Please restate, word for word, the lines below that begin at the one with "M116 1573 195 1646 177 1665 98 1591Z" and end at the one with "M21 791 154 666". Leave out all other lines.

Data items
·····
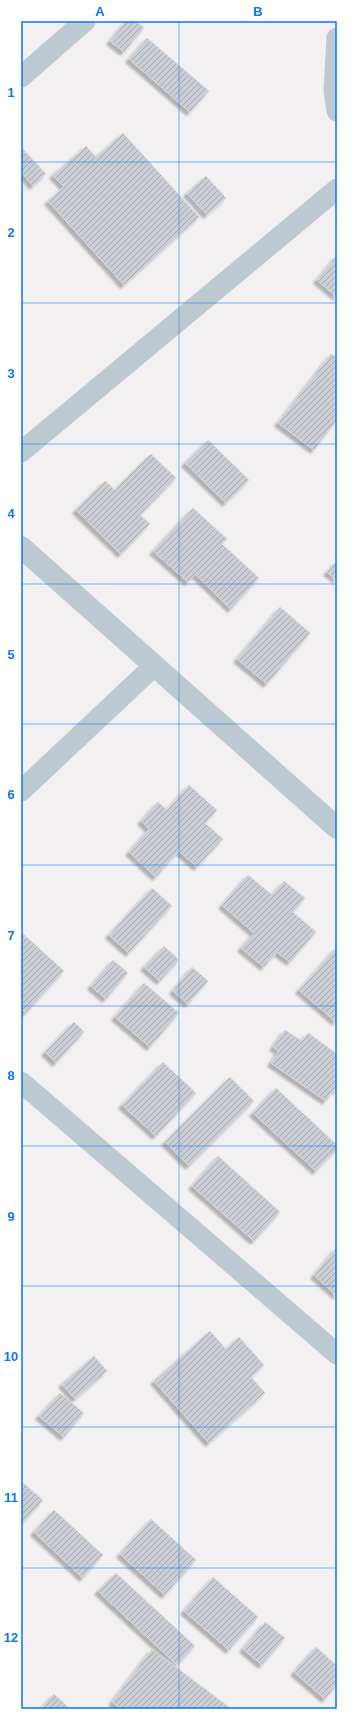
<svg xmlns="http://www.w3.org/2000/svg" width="358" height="1730" viewBox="0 0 358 1730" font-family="Arial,sans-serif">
<defs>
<pattern id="building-hatch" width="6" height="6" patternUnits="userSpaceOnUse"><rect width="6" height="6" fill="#caced4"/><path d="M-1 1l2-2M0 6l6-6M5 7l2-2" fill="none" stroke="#a6aaaf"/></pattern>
<filter id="shadow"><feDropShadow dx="-3.5" dy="3.5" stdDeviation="1" flood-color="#0004"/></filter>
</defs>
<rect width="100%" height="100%" fill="#f3f0f1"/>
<!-- building -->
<path fill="url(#building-hatch)" stroke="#d4d7dd" filter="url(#shadow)" d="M126 21H136L144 28 124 52 110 41Z
M147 38 209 91 190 112 129 59Z
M123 133 199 217 124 285 48 201 64 187 53 175 86 146 96 157Z
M21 147 46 174 33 186 21 172Z
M206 176 226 198 207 215 187 193Z
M337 255V297L317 280Z
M331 354 337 358V420L314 450 278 423Z
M208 440 249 480 226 503 185 463Z
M151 454 176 478 140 515 150 524 121 554 76 510 105 481 115 490Z
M193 508 227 539 222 544 259 578 231 609 195 574 188 582 153 551Z
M337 561V580L327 572Z
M280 607 310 633 267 684 237 659Z
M189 785 217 810 205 823 223 839 197 867 179 851 156 877 129 852 149 829 141 821 158 802 167 810Z
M248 875 272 895 284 881 305 898 293 912 316 932 290 962 277 952 264 967 241 948 254 933 222 905Z
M152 888 172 906 129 953 109 935Z
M21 932 64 971 26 1013 21 1008Z
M164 946 179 960 160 981 144 967Z
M337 947V1020L336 1022 299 990Z
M113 960 128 973 106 999 91 986Z
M192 967 208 981 188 1004 173 991Z
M144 983 179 1013 150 1047 115 1017Z
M74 1022 84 1032 56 1063 45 1052Z
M285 1030 302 1041 308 1033 337 1054V1060L335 1064 337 1065V1091L334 1089 326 1101 271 1063 279 1051 273 1047Z
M163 1062 196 1093 156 1136 122 1105Z
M230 1077 254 1101 189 1166 165 1142Z
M276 1088 337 1145V1149L316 1171 253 1113Z
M218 1156 280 1212 254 1241 192 1186Z
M336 1248 337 1249V1296L314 1275Z
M210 1331 226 1349 239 1337 264 1365 251 1377 265 1393 209 1443 154 1381Z
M94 1356 107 1371 75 1399 62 1384Z
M60 1393 84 1413 64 1437 39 1416Z
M21 1481 43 1500 21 1525Z
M54 1510 103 1555 83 1578 34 1532Z
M151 1519 196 1560 165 1595 120 1554Z
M116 1573 195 1646 177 1665 98 1591Z
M213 1577 258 1617 229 1650 184 1611Z
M265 1622 285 1638 262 1665 243 1649Z
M316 1647 337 1666V1685L325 1699 294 1672Z
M152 1649 229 1707 228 1709H122L112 1702Z
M54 1694 70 1709H41Z"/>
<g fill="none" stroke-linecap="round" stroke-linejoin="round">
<!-- minor -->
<path stroke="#bdc9d1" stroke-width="21" d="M337 38 334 90 337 111
M21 77 85 21
M21 452 337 189
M21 791 154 666
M21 1082 337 1354"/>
<!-- tertiary -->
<path stroke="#bdc9d1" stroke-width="22" d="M21 547 337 828"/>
</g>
<!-- grid -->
<path fill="none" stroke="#0778f7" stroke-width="1" stroke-opacity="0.55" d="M179 21V1709M21 162H337M21 303H337M21 444H337M21 584H337M21 724H337M21 865H337M21 1006H337M21 1146H337M21 1286H337M21 1427H337M21 1568H337"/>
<!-- border -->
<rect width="358" height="1730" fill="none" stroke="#ffffff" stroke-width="44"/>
<rect x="22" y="22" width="314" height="1686" fill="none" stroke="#0778f7" stroke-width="1.5"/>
<g font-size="13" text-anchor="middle" font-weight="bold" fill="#0778f7">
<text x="100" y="16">A</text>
<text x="258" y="16">B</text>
<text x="11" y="97">1</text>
<text x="11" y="237">2</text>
<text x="11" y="378">3</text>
<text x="11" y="518">4</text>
<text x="11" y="659">5</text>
<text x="11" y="799">6</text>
<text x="11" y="940">7</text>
<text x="11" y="1080">8</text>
<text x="11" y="1221">9</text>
<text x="11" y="1361">10</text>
<text x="11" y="1502">11</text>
<text x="11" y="1642">12</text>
</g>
</svg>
·····
RESULT
M116 1573 195 1646 177 1665 98 1591Z
M213 1577 258 1617 229 1650 184 1611Z
M265 1622 285 1638 262 1665 243 1649Z
M316 1647 337 1666V1685L325 1699 294 1672Z
M152 1649 229 1707 228 1709H122L112 1702Z
M54 1694 70 1709H41Z"/>
<g fill="none" stroke-linecap="round" stroke-linejoin="round">
<!-- minor -->
<path stroke="#bdc9d1" stroke-width="21" d="M337 38 334 90 337 111
M21 77 85 21
M21 452 337 189
M21 791 154 666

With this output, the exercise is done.